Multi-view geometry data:
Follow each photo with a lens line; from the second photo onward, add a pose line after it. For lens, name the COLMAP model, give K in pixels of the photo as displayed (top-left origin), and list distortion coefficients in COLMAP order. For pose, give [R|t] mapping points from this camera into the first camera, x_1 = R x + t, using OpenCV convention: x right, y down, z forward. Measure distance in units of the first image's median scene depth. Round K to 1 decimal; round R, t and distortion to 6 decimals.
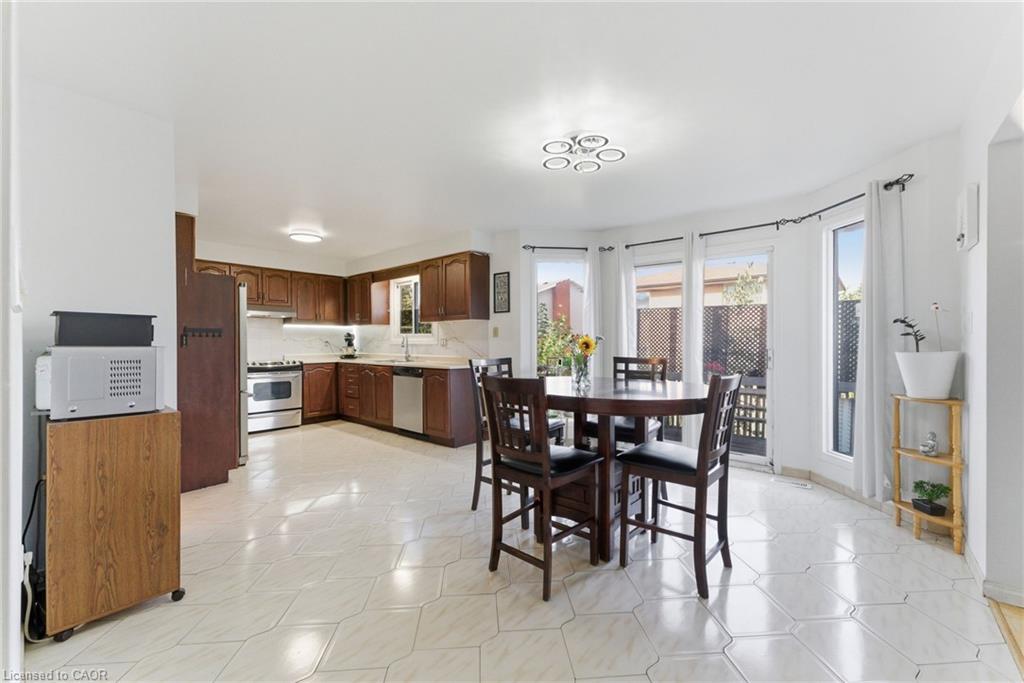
lens RADIAL K [[411.7, 0, 513.1], [0, 411.7, 344.3], [0, 0, 1]] dist [-0.005929, 0.002200]
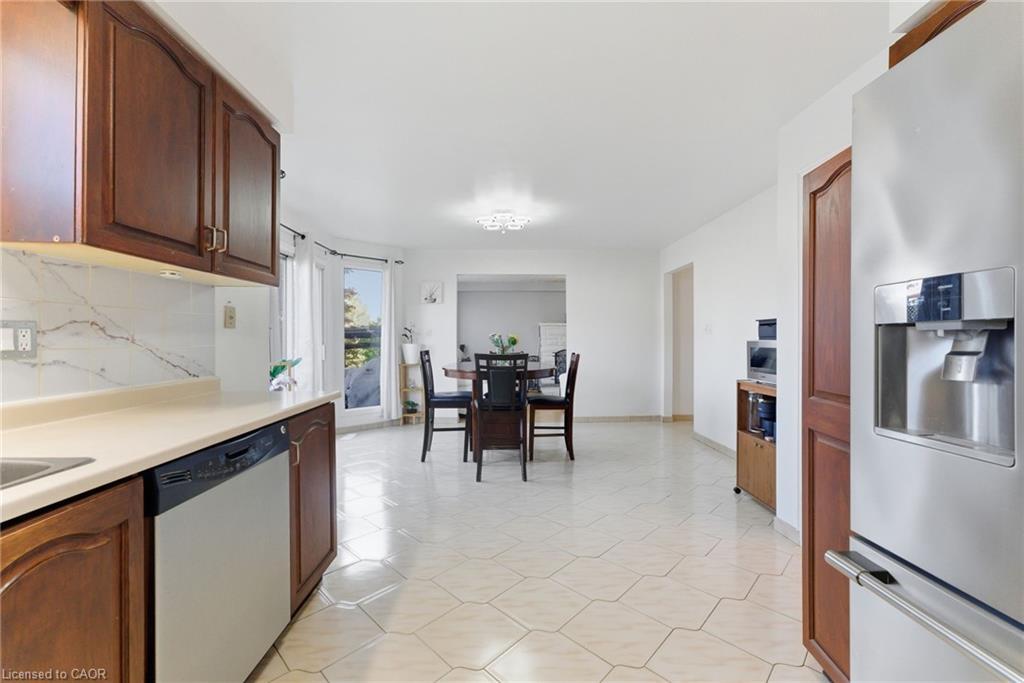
lens RADIAL K [[411.7, 0, 513.9], [0, 411.7, 339.6], [0, 0, 1]] dist [-0.005929, 0.002200]
pose [[-0.653736, 0.001573, 0.756721, -0.477221], [0.008347, 0.999952, 0.005132, -0.003634], [-0.756677, 0.009671, -0.653718, 0.885498]]
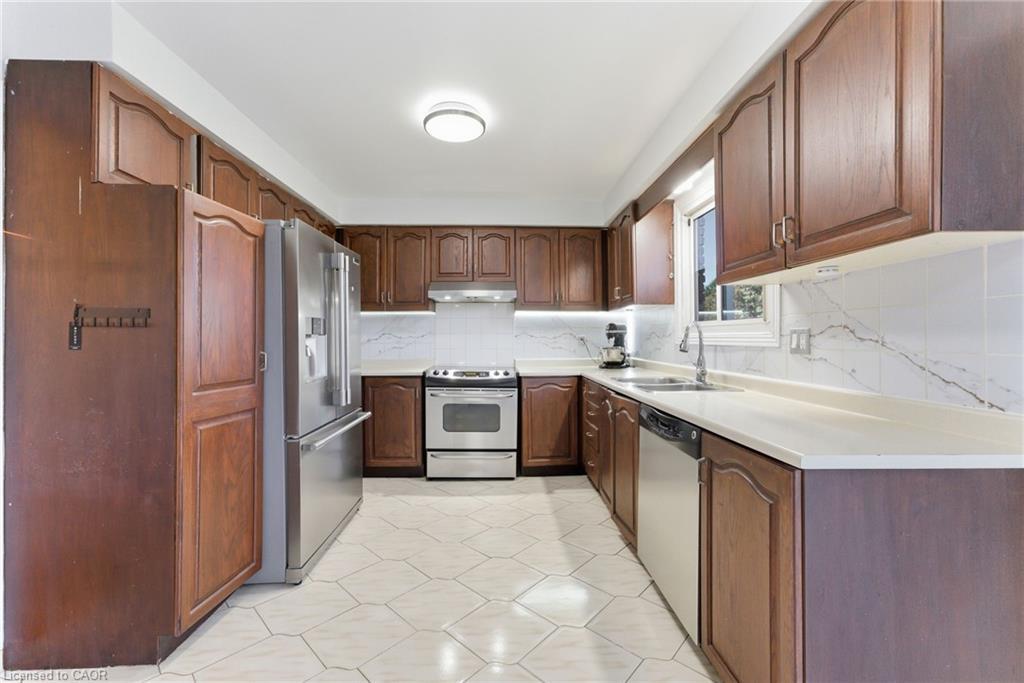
lens RADIAL K [[411.7, 0, 512.7], [0, 411.7, 343.1], [0, 0, 1]] dist [-0.005929, 0.002200]
pose [[0.675106, 0.010264, -0.737650, -0.076709], [-0.006665, 0.999947, 0.007814, -0.004230], [0.737691, -0.000359, 0.675139, 0.574392]]
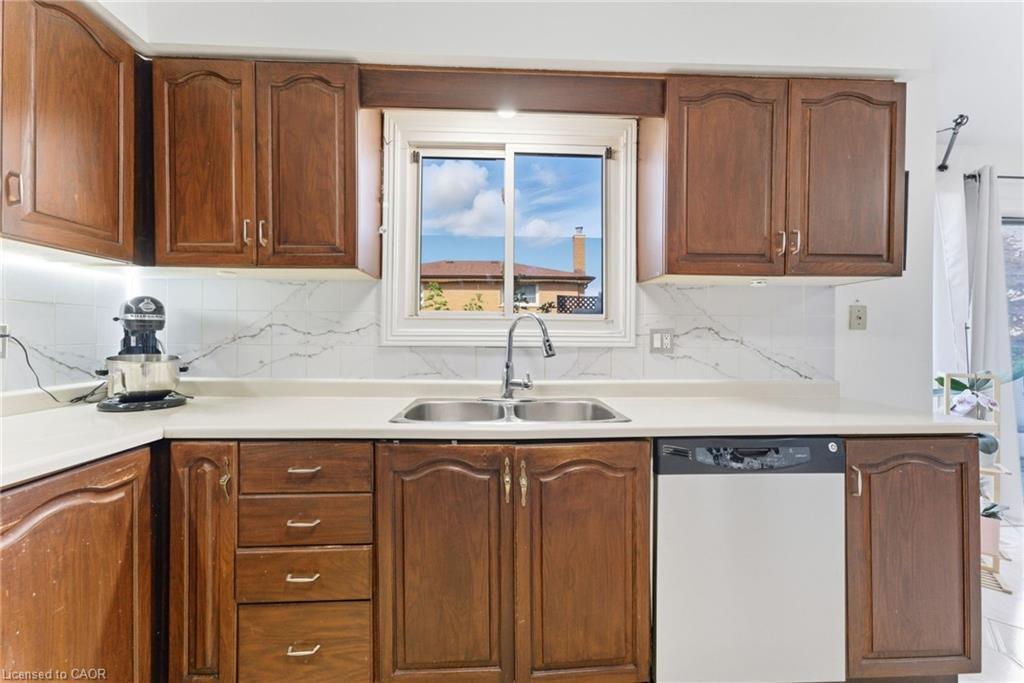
lens RADIAL K [[411.7, 0, 512.5], [0, 411.7, 341.3], [0, 0, 1]] dist [-0.005929, 0.002200]
pose [[0.738599, 0.002023, 0.674142, -0.464107], [-0.001010, 0.999998, -0.001894, -0.003537], [-0.674144, 0.000718, 0.738599, 0.779988]]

- [Work request] Set every record down exactly, omitting pictures.

- [Written response]
Follow each photo with a lens line; from the second photo onward, add a pose line after it. For lens, name the COLMAP model, give K in pixels of the photo as displayed (top-left origin), and list distortion coefficients in COLMAP order. For pose, give [R|t] mapping points from this camera into the first camera, x_1 = R x + t, using OpenCV convention: x right, y down, z forward. Measure distance in units of the first image's median scene depth. Round K to 1 decimal; round R, t and distortion to 6 decimals.
lens RADIAL K [[411.7, 0, 513.1], [0, 411.7, 344.3], [0, 0, 1]] dist [-0.005929, 0.002200]
lens RADIAL K [[411.7, 0, 513.9], [0, 411.7, 339.6], [0, 0, 1]] dist [-0.005929, 0.002200]
pose [[-0.653736, 0.001573, 0.756721, -0.477221], [0.008347, 0.999952, 0.005132, -0.003634], [-0.756677, 0.009671, -0.653718, 0.885498]]
lens RADIAL K [[411.7, 0, 512.7], [0, 411.7, 343.1], [0, 0, 1]] dist [-0.005929, 0.002200]
pose [[0.675106, 0.010264, -0.737650, -0.076709], [-0.006665, 0.999947, 0.007814, -0.004230], [0.737691, -0.000359, 0.675139, 0.574392]]
lens RADIAL K [[411.7, 0, 512.5], [0, 411.7, 341.3], [0, 0, 1]] dist [-0.005929, 0.002200]
pose [[0.738599, 0.002023, 0.674142, -0.464107], [-0.001010, 0.999998, -0.001894, -0.003537], [-0.674144, 0.000718, 0.738599, 0.779988]]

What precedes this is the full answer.